Conferma, ex adverso, tale assunto l’articolo 23, comma
5, della legge 27 dicembre 2002, n. 289 (legge finanziaria
2003) che fa oggetto di espressa previsione l’invio
alle Procure regionali della Corte dei conti degli atti di
riconoscimento del debito, sintomatici di danno erariale.
Corrobora ulteriormente il riconoscimento della competenza
delle Sezioni del controllo la considerazione che le disposizioni
dei commi 11 e 42 sono dirette, soprattutto, al contenimento
della spesa nel settore degli incarichi.
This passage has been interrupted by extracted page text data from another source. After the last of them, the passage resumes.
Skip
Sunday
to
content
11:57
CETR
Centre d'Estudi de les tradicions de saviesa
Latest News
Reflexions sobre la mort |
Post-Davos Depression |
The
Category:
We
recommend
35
La competenza delle
Sezioni del controllo deriva, perciò, dallo scopo delle
norme, poiché l’accertamento degli equilibri
finanziari delle amministrazioni pubbliche e della “sana
gestione finanziaria” degli enti locali, non può
che spettare alla sede del controllo.
Occorre precisare, ora, secondo le competenze stabilite dalla
legge e dal regolamento per l’organizzazione delle funzioni
di controllo della Corte dei conti, approvato con la deliberazione
delle Sezioni riunite n. 14 del 16 giugno 2000 e successive
modificazioni, le Sezioni del controllo alle quali dovranno
essere inviati gli atti:
Sezione centrale del controllo sulla gestione delle Amministrazioni
dello Stato
Amministrazioni centrali dello Stato
Sezione del controllo sugli enti
Enti controllati
Sezioni regionali di controllo
Amministrazioni decentrate dello Stato
Regioni
Province
Comuni, con popolazione superiore a 5.000 abitanti
Comunità montane, con popolazione superiore a 5.000
abitanti
Unioni di Comuni, con popolazione superiore a 5.000 abitanti
Aziende sanitarie locali
Camere di commercio, industria e agricoltura
Enti pubblici regionali non economici.
Le Sezioni del controllo, ricevuti gli atti, li utilizzeranno
secondo i principi e i procedimenti del controllo successivo
sulla gestione, previsti dall’articolo 3 della legge
14 gennaio 1994, n. 20 richiamato, per quanto riguarda i comuni
e le province, dall’articolo 148 T. U. n. 267/2000,
e dall’articolo 7, comma 7, della legge 5 giugno 2003,
n. 131. Rientra, poi, nella competenza delle Sezioni l’approvazione
dei criteri organizzativi interni per l’esame degli
atti.
Qualora, in tale sede, si dovesse venire a conoscenza di
ipotesi d’illecito contabile si procederà alla
segnalazione alla competente Procura regionale della Corte
dei conti, secondo le indicazioni della Corte costituzionale
(sentenza n. 29 del 12 – 27 gennaio 1995) che, nell’affermare
la netta distinzione fra il controllo sulla gestione e la
giurisdizione di responsabilità amministrativa, ha
confermato, tuttavia, che il Procuratore della Corte dei conti
può promuovere l’azione di responsabilità
sulla base di una segnalazione acquisita “attraverso
l’esercizio dei poteri istruttori inerenti al controllo
sulla gestione”, arrestandosi alla segnalazione il rapporto
fra attività giurisdizionale e controllo sulla gestione.
Resta fermo, peraltro, l’obbligo di denunzia alla Procura
della Corte dei conti, posto dalla legge a carico degli organi
amministrativi e di controllo interni.